Start of EXERCISE INPUTS

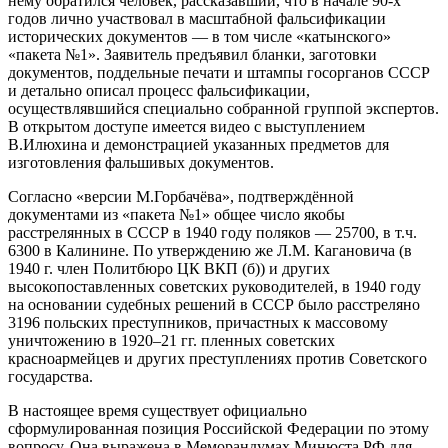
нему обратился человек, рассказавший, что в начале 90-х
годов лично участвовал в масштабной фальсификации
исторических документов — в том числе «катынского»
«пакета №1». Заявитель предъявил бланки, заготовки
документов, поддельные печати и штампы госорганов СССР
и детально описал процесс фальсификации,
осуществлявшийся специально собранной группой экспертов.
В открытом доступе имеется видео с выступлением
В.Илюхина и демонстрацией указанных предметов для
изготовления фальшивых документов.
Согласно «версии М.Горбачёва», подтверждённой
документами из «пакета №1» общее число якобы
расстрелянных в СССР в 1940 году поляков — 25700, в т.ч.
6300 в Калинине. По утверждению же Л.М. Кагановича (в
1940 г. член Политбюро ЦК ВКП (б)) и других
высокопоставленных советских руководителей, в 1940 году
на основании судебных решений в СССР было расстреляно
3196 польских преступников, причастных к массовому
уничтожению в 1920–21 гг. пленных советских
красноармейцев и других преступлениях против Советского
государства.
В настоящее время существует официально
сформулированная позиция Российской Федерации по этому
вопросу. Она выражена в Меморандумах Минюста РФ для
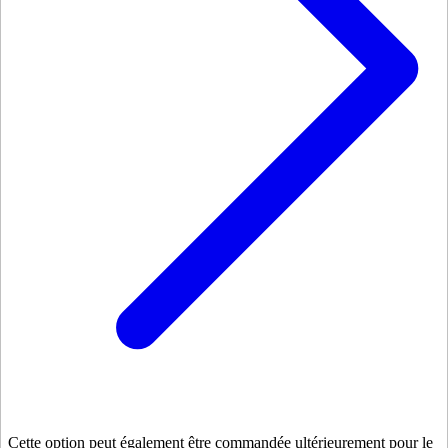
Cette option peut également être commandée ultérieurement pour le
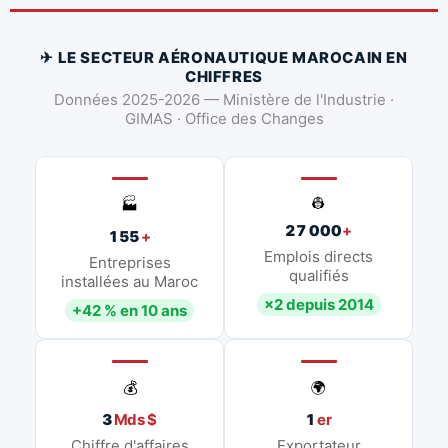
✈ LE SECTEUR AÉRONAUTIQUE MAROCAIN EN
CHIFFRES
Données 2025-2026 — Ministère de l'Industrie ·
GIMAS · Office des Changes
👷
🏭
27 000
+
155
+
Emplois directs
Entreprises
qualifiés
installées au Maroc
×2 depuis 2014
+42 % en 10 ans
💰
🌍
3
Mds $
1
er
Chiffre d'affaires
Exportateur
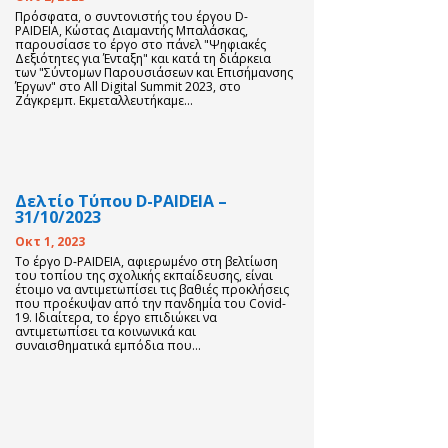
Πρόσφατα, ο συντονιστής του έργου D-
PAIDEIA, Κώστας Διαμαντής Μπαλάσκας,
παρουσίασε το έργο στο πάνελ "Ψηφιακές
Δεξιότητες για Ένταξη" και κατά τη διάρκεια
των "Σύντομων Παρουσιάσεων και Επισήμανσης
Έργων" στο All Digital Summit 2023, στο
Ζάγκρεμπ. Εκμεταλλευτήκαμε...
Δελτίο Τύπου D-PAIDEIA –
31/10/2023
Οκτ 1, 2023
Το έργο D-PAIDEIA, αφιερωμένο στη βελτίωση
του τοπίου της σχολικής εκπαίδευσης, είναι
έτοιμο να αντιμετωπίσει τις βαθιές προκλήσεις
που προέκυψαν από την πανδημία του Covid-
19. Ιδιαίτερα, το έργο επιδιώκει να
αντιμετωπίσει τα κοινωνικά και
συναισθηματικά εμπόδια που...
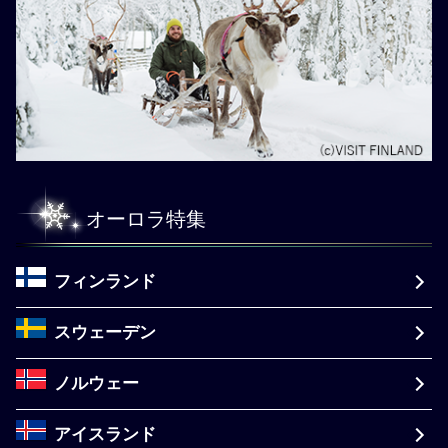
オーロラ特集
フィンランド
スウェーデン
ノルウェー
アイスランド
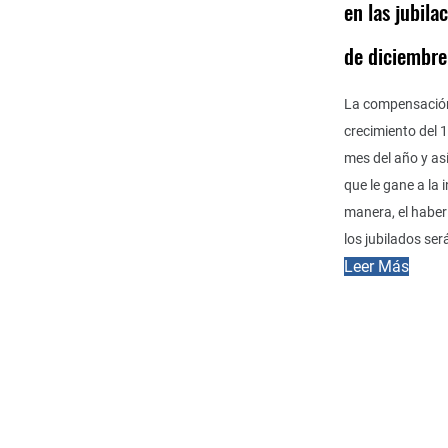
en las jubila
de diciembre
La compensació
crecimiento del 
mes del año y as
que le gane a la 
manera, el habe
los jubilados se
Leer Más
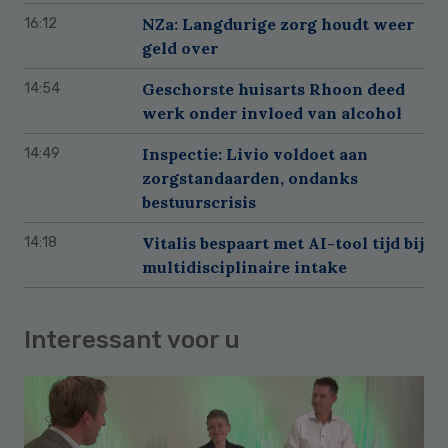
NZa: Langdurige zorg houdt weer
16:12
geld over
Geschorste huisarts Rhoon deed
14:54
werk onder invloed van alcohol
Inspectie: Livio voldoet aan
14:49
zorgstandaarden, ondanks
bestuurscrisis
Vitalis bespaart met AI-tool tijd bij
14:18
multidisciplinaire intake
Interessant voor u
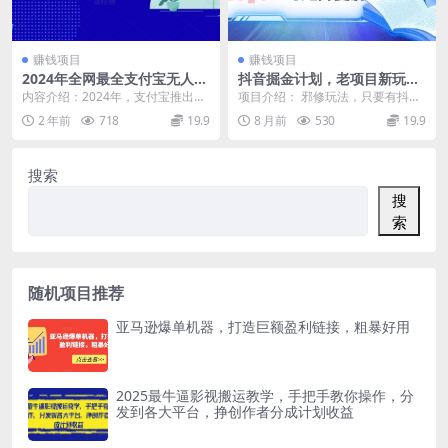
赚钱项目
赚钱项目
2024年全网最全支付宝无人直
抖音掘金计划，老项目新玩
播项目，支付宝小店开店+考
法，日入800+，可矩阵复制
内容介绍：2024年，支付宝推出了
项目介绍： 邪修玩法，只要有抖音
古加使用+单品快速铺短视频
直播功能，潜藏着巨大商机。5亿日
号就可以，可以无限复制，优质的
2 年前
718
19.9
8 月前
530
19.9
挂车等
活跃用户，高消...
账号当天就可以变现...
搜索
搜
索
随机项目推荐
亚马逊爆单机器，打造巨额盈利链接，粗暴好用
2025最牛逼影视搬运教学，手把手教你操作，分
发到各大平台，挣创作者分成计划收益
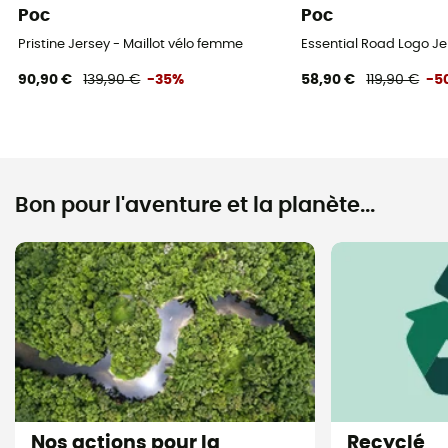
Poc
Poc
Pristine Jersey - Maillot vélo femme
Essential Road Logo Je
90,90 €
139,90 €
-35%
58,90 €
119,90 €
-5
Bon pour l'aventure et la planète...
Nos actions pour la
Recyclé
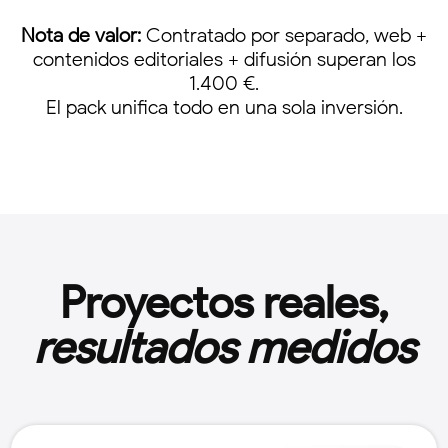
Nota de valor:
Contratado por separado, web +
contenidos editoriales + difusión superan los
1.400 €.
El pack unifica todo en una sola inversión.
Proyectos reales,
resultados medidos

End of EXERCISE INPUTS

### WORK INSTRUCTIONS
Although the entries hold pictures, the copy you make of them should have none, and every other word should match exactly.

### OUTPUT BELOW
нему обратился человек, рассказавший, что в начале 90-х
годов лично участвовал в масштабной фальсификации
исторических документов — в том числе «катынского»
«пакета №1». Заявитель предъявил бланки, заготовки
документов, поддельные печати и штампы госорганов СССР
и детально описал процесс фальсификации,
осуществлявшийся специально собранной группой экспертов.
В открытом доступе имеется видео с выступлением
В.Илюхина и демонстрацией указанных предметов для
изготовления фальшивых документов.
Согласно «версии М.Горбачёва», подтверждённой
документами из «пакета №1» общее число якобы
расстрелянных в СССР в 1940 году поляков — 25700, в т.ч.
6300 в Калинине. По утверждению же Л.М. Кагановича (в
1940 г. член Политбюро ЦК ВКП (б)) и других
высокопоставленных советских руководителей, в 1940 году
на основании судебных решений в СССР было расстреляно
3196 польских преступников, причастных к массовому
уничтожению в 1920–21 гг. пленных советских
красноармейцев и других преступлениях против Советского
государства.
В настоящее время существует официально
сформулированная позиция Российской Федерации по этому
вопросу. Она выражена в Меморандумах Минюста РФ для
Cette option peut également être commandée ultérieurement pour le
✈ LE SECTEUR AÉRONAUTIQUE MAROCAIN EN
CHIFFRES
Données 2025-2026 — Ministère de l'Industrie ·
GIMAS · Office des Changes
👷
🏭
27 000
+
155
+
Emplois directs
Entreprises
qualifiés
installées au Maroc
×2 depuis 2014
+42 % en 10 ans
💰
🌍
3
Mds $
1
er
Chiffre d'affaires
Exportateur
Πρόσφατα, ο συντονιστής του έργου D-
PAIDEIA, Κώστας Διαμαντής Μπαλάσκας,
παρουσίασε το έργο στο πάνελ "Ψηφιακές
Δεξιότητες για Ένταξη" και κατά τη διάρκεια
των "Σύντομων Παρουσιάσεων και Επισήμανσης
Έργων" στο All Digital Summit 2023, στο
Ζάγκρεμπ. Εκμεταλλευτήκαμε...
Δελτίο Τύπου D-PAIDEIA –
31/10/2023
Οκτ 1, 2023
Το έργο D-PAIDEIA, αφιερωμένο στη βελτίωση
του τοπίου της σχολικής εκπαίδευσης, είναι
έτοιμο να αντιμετωπίσει τις βαθιές προκλήσεις
που προέκυψαν από την πανδημία του Covid-
19. Ιδιαίτερα, το έργο επιδιώκει να
αντιμετωπίσει τα κοινωνικά και
συναισθηματικά εμπόδια που...
オーロラ特集
フィンランド
スウェーデン
ノルウェー
アイスランド
en las jubila
de diciembre
La compensació
crecimiento del 
mes del año y as
que le gane a la 
manera, el habe
los jubilados se
Leer Más
NZa: Langdurige zorg houdt weer
16:12
geld over
Geschorste huisarts Rhoon deed
14:54
werk onder invloed van alcohol
Inspectie: Livio voldoet aan
14:49
zorgstandaarden, ondanks
bestuurscrisis
Vitalis bespaart met AI-tool tijd bij
14:18
multidisciplinaire intake
Interessant voor u
赚钱项目
赚钱项目
2024年全网最全支付宝无人直
抖音掘金计划，老项目新玩
播项目，支付宝小店开店+考
法，日入800+，可矩阵复制
内容介绍：2024年，支付宝推出了
项目介绍： 邪修玩法，只要有抖音
古加使用+单品快速铺短视频
直播功能，潜藏着巨大商机。5亿日
号就可以，可以无限复制，优质的
2 年前
718
19.9
8 月前
530
19.9
挂车等
活跃用户，高消...
账号当天就可以变现...
搜索
搜
索
随机项目推荐
亚马逊爆单机器，打造巨额盈利链接，粗暴好用
2025最牛逼影视搬运教学，手把手教你操作，分
发到各大平台，挣创作者分成计划收益
Poc
Poc
Pristine Jersey - Maillot vélo femme
Essential Road Logo Je
90,90 €
139,90 €
-35%
58,90 €
119,90 €
-5
Bon pour l'aventure et la planète...
Nos actions pour la
Recyclé
Nota de valor:
Contratado por separado, web +
contenidos editoriales + difusión superan los
1.400 €.
El pack unifica todo en una sola inversión.
Proyectos reales,
resultados medidos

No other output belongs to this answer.